Peppino, parlando pochi giorni prima dalla sua morte, accusò la commissione edilizia di Cinisi di aver rilasciato una licenza ad un costruttore prestanome della mafia, relativa alla costruzione di un edificio a cinque piani nella zona dell’aeroporto di Punta Raisi, dove non è consentito superare gli undici metri di altezza. Peppino, forse, ha iniziato a morire proprio da qui. Dall’ultimo altarino messo in piazza.
Impastato frugò anche nell’inchiesta sulla strage di Alcamo Marina nel 1976, in cui vennero uccisi due carabinieri, freddati con cinque colpi di pistola nel sonno. In un primo momento venne seguita la pista terroristica farneticando di “Brigate Rosse siciliane”.

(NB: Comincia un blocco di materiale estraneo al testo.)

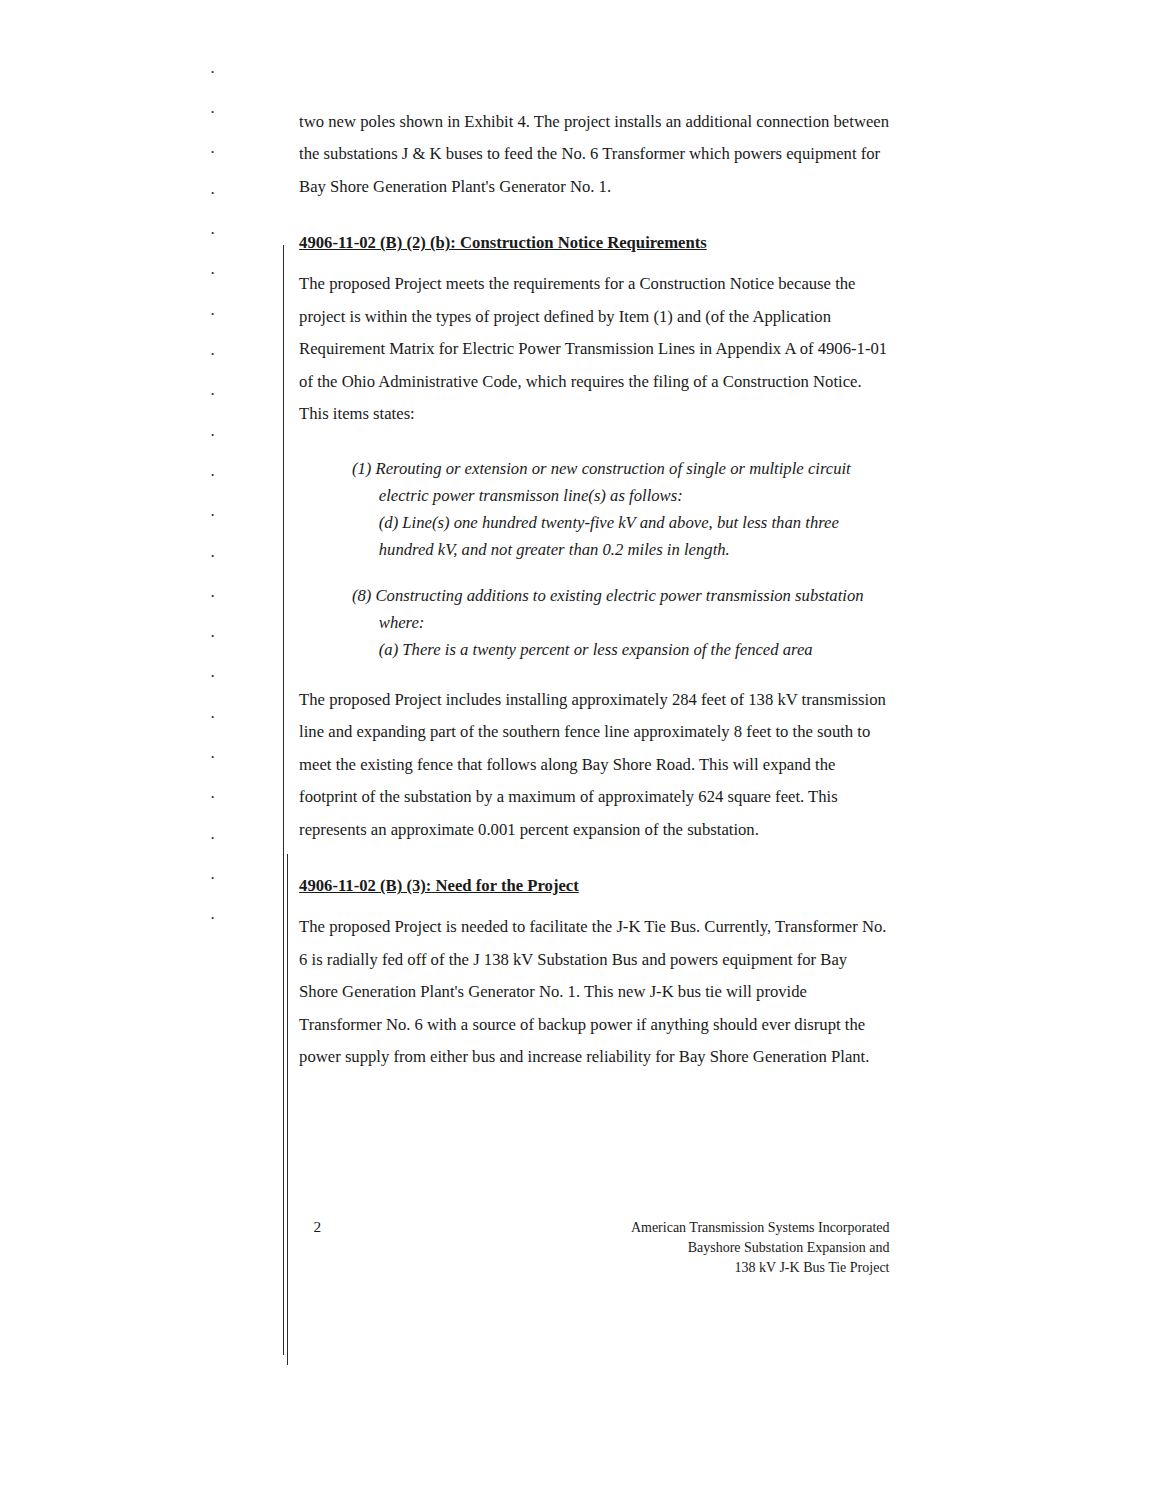·
·
·
·
·
·
·
·
·
·
·
·
·
·
·
·
·
·
·
·
·
·
two new poles shown in Exhibit 4. The project installs an additional connection between the substations J & K buses to feed the No. 6 Transformer which powers equipment for Bay Shore Generation Plant's Generator No. 1.
4906-11-02 (B) (2) (b): Construction Notice Requirements
The proposed Project meets the requirements for a Construction Notice because the project is within the types of project defined by Item (1) and (of the Application Requirement Matrix for Electric Power Transmission Lines in Appendix A of 4906-1-01 of the Ohio Administrative Code, which requires the filing of a Construction Notice. This items states:
(1) Rerouting or extension or new construction of single or multiple circuit electric power transmisson line(s) as follows:
(d) Line(s) one hundred twenty-five kV and above, but less than three hundred kV, and not greater than 0.2 miles in length.
(8) Constructing additions to existing electric power transmission substation where:
(a) There is a twenty percent or less expansion of the fenced area
The proposed Project includes installing approximately 284 feet of 138 kV transmission line and expanding part of the southern fence line approximately 8 feet to the south to meet the existing fence that follows along Bay Shore Road. This will expand the footprint of the substation by a maximum of approximately 624 square feet. This represents an approximate 0.001 percent expansion of the substation.
4906-11-02 (B) (3): Need for the Project
The proposed Project is needed to facilitate the J-K Tie Bus. Currently, Transformer No. 6 is radially fed off of the J 138 kV Substation Bus and powers equipment for Bay Shore Generation Plant's Generator No. 1. This new J-K bus tie will provide Transformer No. 6 with a source of backup power if anything should ever disrupt the power supply from either bus and increase reliability for Bay Shore Generation Plant.
2
American Transmission Systems Incorporated
Bayshore Substation Expansion and
138 kV J-K Bus Tie Project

Successivamente furono accusati cinque giovani malavitosi del posto. Non si sa bene che cosa Peppino avesse scoperto intorno alla strage. Forse la verità sulle torture che gli accusati denunciarono di aver subito nel corso degli interrogatori. Fatto sta che, all’indomani dell’assassinio di Impastato, i documenti su Alcamo Marina vennero sequestrati dai carabinieri nella casa della madre Felicia e mai restituiti.
Nel maggio 1984 l’Ufficio Istruzione del Tribunale di Palermo, emette una sentenza in cui si riconosce la matrice mafiosa del delitto, attribuito però ad ignoti.
Nel gennaio 1988 il Tribunale di Palermo invia una comunicazione giudiziaria al boss Badalamenti, ma nel maggio 1992, lo stesso Tribunale di Palermo dispone l’archiviazione del “caso”.
Giugno 1996, in seguito alle dichiarazioni del pentito Salvatore Palazzolo, che indica Badalamenti come il mandante dell’omicidio assieme al suo vice Vito Palazzolo, l’inchiesta viene riaperta.
Nel 1997 viene emesso un ordine di cattura per Badalamenti, incriminato come mandante del delitto.
Il 5 marzo 2001 la Corte d’assise condanna Vito Palazzolo a 30 anni di reclusione. L’11 aprile del 2002 a Gaetano Badalamenti viene comminata la pena dell’ergastolo.
Veniamo ad oggi. Resta irrisolto il nodo processuale del depistaggio. A riguardo sono indagati per favoreggiamento il generale Antonio Subranni (già condannato in primo grado al processo trattativa Stato-mafia) e per falso i 3 sottufficiali che all’epoca condussero la perquisizione a casa Impastato.